I have a Glock 26 with 3 mags 2 long 1 short, extended slide release, all the accessories, and paperwork from the factory, and 2 boxes of ammo. I had an offer of 400 bucks from a guy at work. Take it, or leave it? I don't use it much, but I like the idea of having it.. Opinions??? Dan


----------



## Dan (Feb 11, 2008)

Forgot to add... I could use the cash, but I don't have to have it.. Dan


----------



## rvl8 (Jun 4, 2008)

I'd personally push for 450... or keep it. its my favorite glock personally.


----------



## unpecador (May 9, 2008)

Finish off the ammo with it and then sell it for $400 :smt023, if you really wanted to keep it then you wouldn't be considering selling it.


----------



## Dan (Feb 11, 2008)

unpecador said:


> Finish off the ammo with it and then sell it for $400 :smt023, if you really wanted to keep it then you wouldn't be considering selling it.
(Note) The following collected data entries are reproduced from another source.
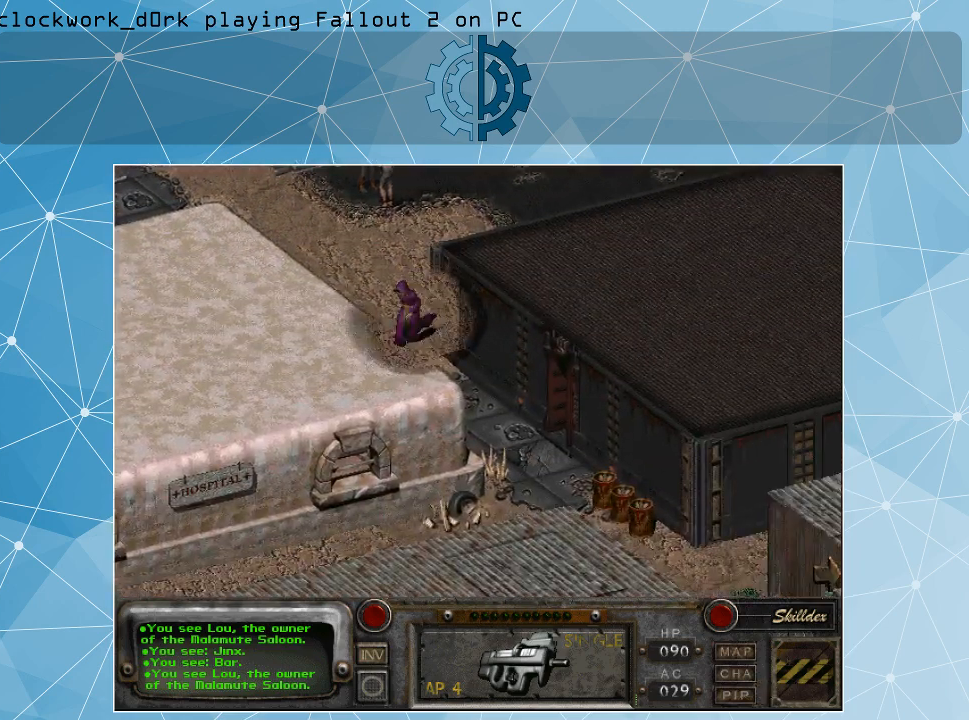
{"keys": [], "mouse": [], "events": []}
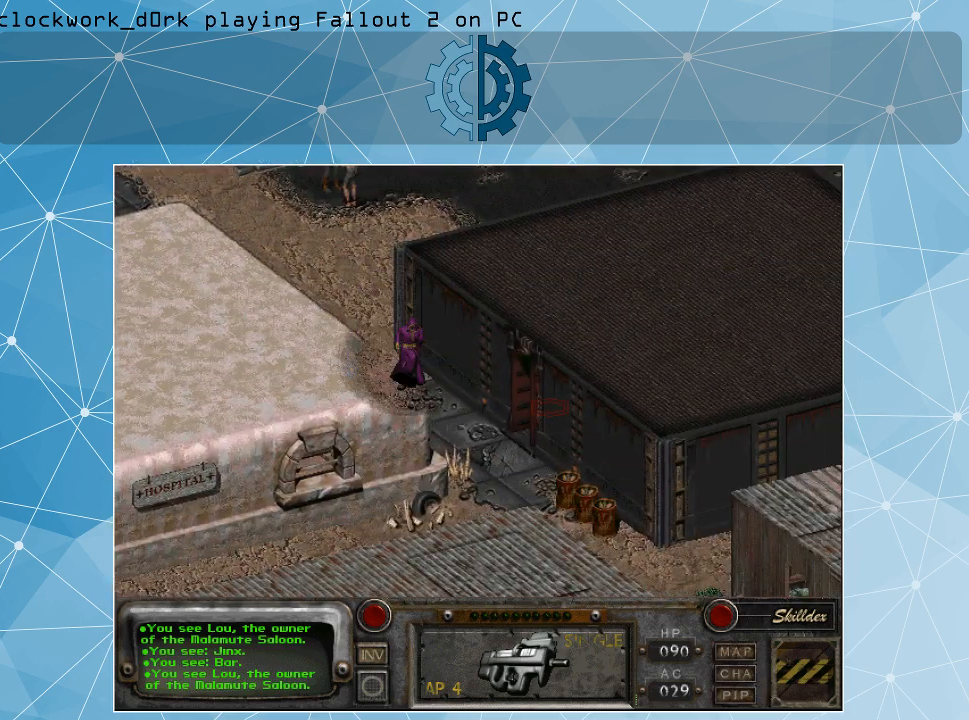
{"keys": [], "mouse": [], "events": []}
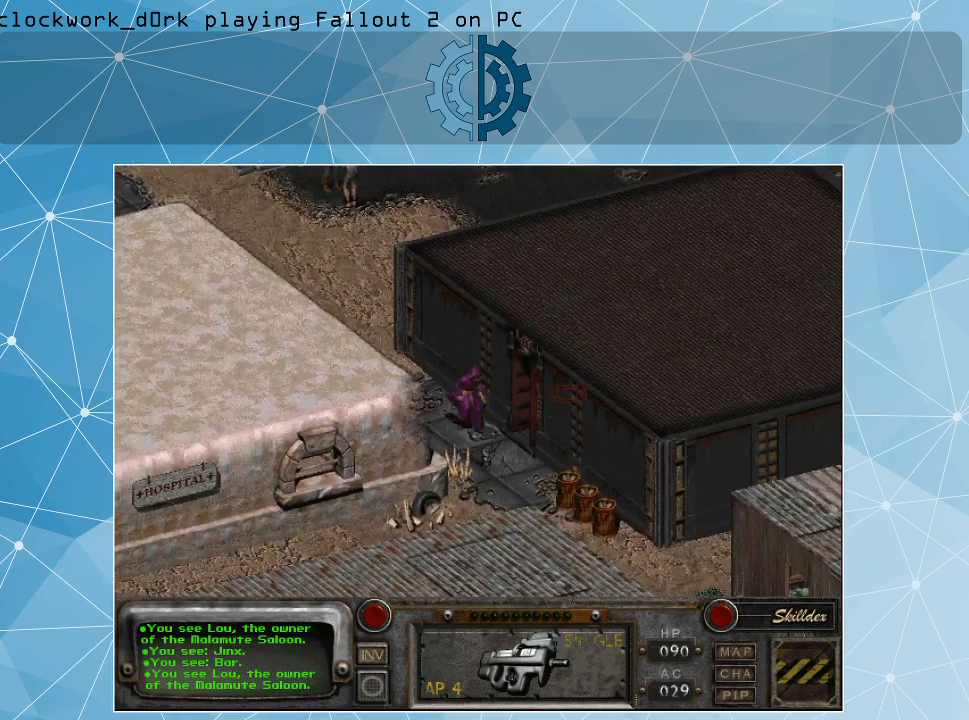
{"keys": [], "mouse": [], "events": [[66, "mouse_left", "down"], [133, "mouse_left", "up"]]}
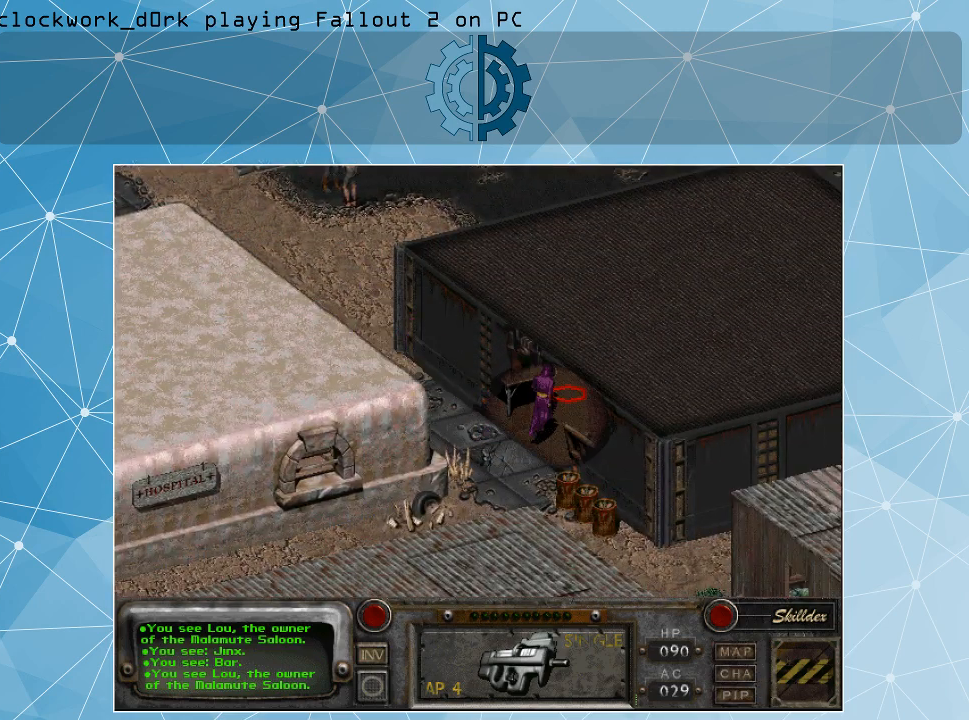
{"keys": [], "mouse": [], "events": []}
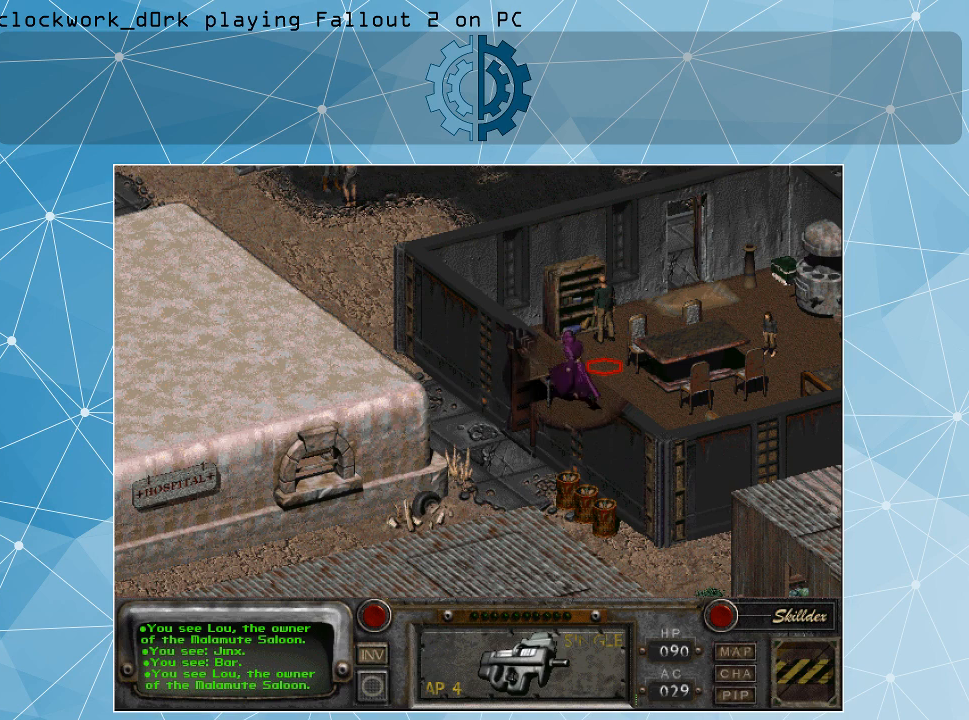
{"keys": [], "mouse": [], "events": [[233, "mouse_right", "down"], [366, "mouse_right", "up"]]}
Very true. I want a Springfield EMP 9MM, and i'm using that as an excuse. I think I'll keep the ammo, and let the rest go for 400.


----------



## rvl8 (Jun 4, 2008)

I'd buy for 400, sheeeit.


----------



## RevDerb (Jun 4, 2008)

Dan said:


> I have a Glock 26 with 3 mags 2 long 1 short, extended slide release, all the accessories, and paperwork from the factory, and 2 boxes of ammo. I had an offer of 400 bucks from a guy at work. Take it, or leave it? I don't use it much, but I like the idea of having it.. Opinions??? Dan


I wish that I could afford to take you up on that deal! Wouldn't mind having a 2nd G26. (Don't know why; just seems like a good idea.)


----------